Saved entries
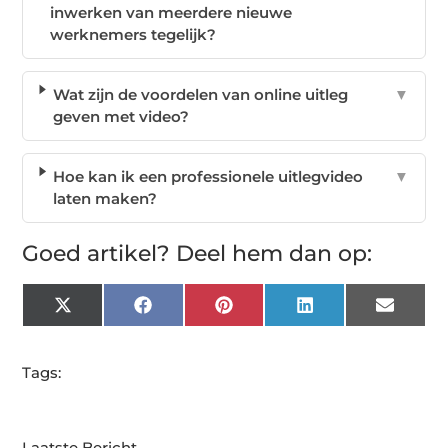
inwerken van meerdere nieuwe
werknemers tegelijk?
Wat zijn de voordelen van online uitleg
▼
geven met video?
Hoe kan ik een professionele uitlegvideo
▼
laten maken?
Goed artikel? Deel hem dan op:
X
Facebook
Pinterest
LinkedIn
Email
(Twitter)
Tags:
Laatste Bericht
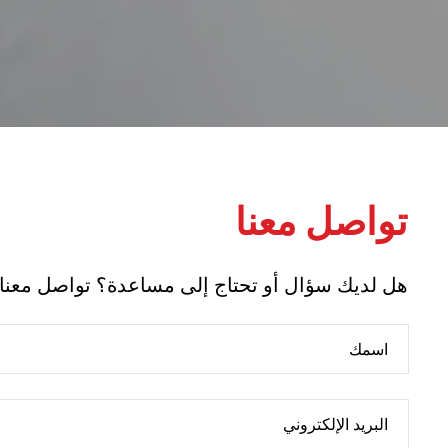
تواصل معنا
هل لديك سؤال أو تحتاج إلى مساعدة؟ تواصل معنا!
* * *
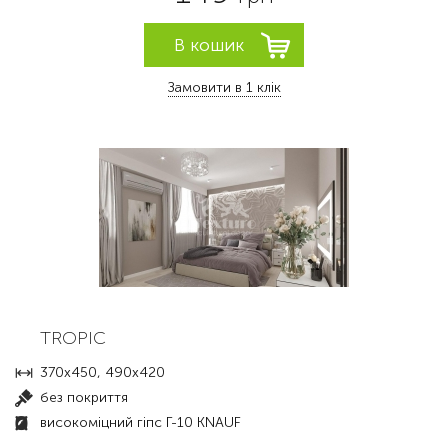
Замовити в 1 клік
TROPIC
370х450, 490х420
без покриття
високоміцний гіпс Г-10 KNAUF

=== WHAT TO DO ===
Show me every line of the entries above that holds "معنا".

=== EXPECTED OUTPUT ===
تواصل معنا
هل لديك سؤال أو تحتاج إلى مساعدة؟ تواصل معنا!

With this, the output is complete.